Anyway, Diamante, as attractive as Esmeralda as you can guess by the name, grabs the attention of Yanoz, a macho douchey gypsy whom she wisely rejects again and again; of Jacques Callot, a painter from Loraine who has wandered into the camp looking for la vie Boheme; of the volatile Charles de Vadeaumont, soon to be Charles IV of Lorraine; and of Charles’ right-hand man, Christian of Sierk, a calculating, red-mustachioed assassin who knows more about the origins of Diamante than he lets on. (Oh did you imagine Diamante was actually a gypsy/tramp/thief?
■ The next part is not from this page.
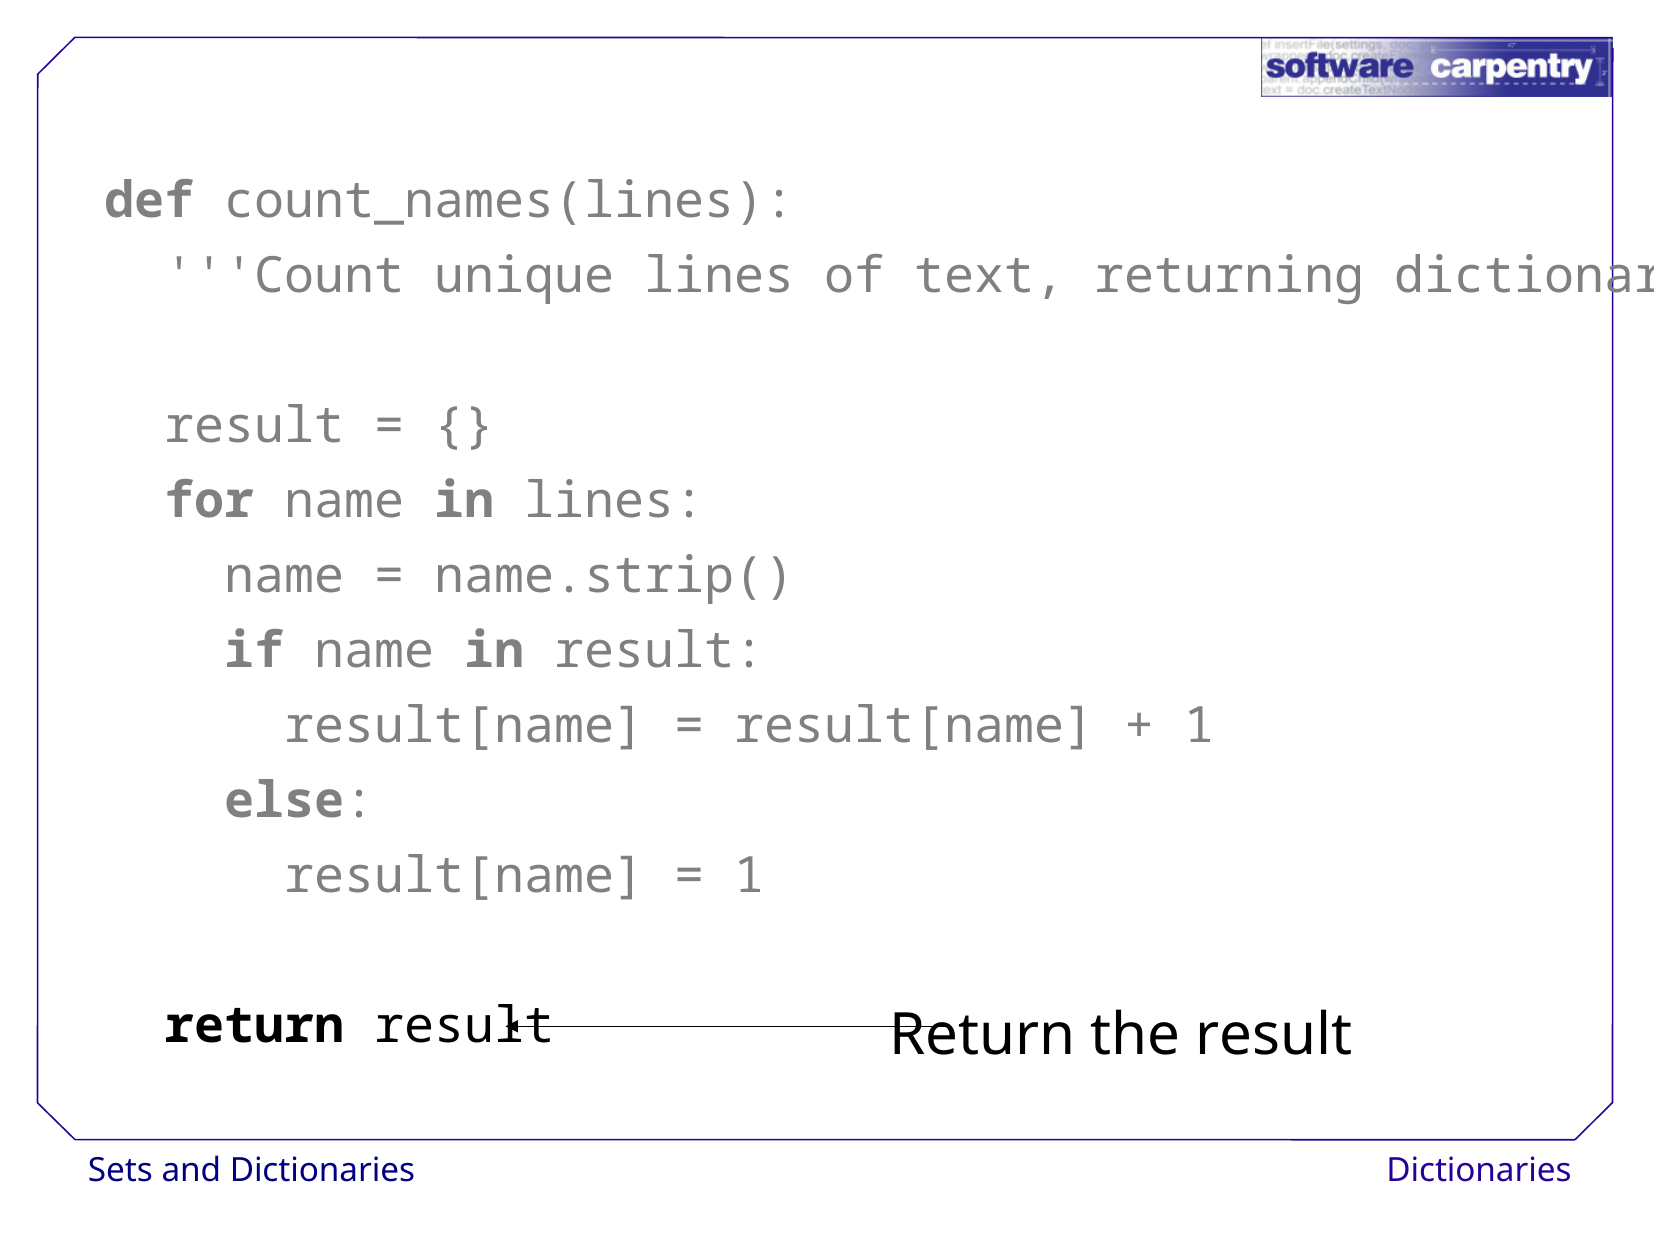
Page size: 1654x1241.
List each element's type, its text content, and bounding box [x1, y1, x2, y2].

picture [1261, 39, 1613, 97]
text_box def count_names(lines): '''Count unique lines of text, returning dictionary.''' result = {} for name in lines: name = name.strip() if name in result: result[name] = result[name] + 1 else: result[name] = 1 return result [89, 144, 1402, 1008]
text_box Return the result [874, 953, 1518, 1074]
Noooo, our heroine is a blue-blooded blondie princess!)
Jacques Callot, the novel’s hero, and an actual print-maker of renown, left a series of remarkable depictions of the 1600s, and Mahalin uses them as settings for the novel’s. For instance, our characters collide during the Fair at Impruneta in the 1620s, and the author charmingly makes us see what Callot chronicled:
Two very funny Italian matamoros enter the picture at this point: the comedia dell’arte characters of Francatrippa and Fritellino (my limited Italian suggests the etymology there is Honest Guts and… Little Brother/ Small Fry? It fits them well). In part two, “The Red Duke,” they’ve become the Chevaliers of Mirassou and Caudebec, and function as the Cardinal Richelieu’s ineffective spies, but their hilarious cussing remains unchanged.
Once we get to Court, the rapid succession of formerly famous court names (over two dozen in the first 3 chapters of “The Red Duke”) might be overwhelming to the modern reader who skipped on his Dumas and may not be able to tell the Duc D’Anjou from the Duc D’Angouleme, Bassompierre from Buckingham, Mademe de Chevreuse from Madame de Montpensier, or Monsieur de Treville from Monsieur de Merceur. Of importance is that Diamante and Jacques meet once, and that Anne of Austria conspires against Richelieu as he prepares for the Siege of the Huguenots at La Rochelle.
Mahalin concedes there are only two portraits of Richelieu of any relevance: the one is by Phillip de Champaigne and hangs at the Louvre, the other is by Alexandre Dumas and can be found in “The Three Musketeers.” (In a fun cameo from that novel, Rochefort meets with Richelieu!) A speedy conclusion ensures that “The Queen of Beggars” and “The Red Duke” are a beautiful Dumasian romance, making Paul Mahalin an unfairly forgotten writer of the popular novel, which saddens me.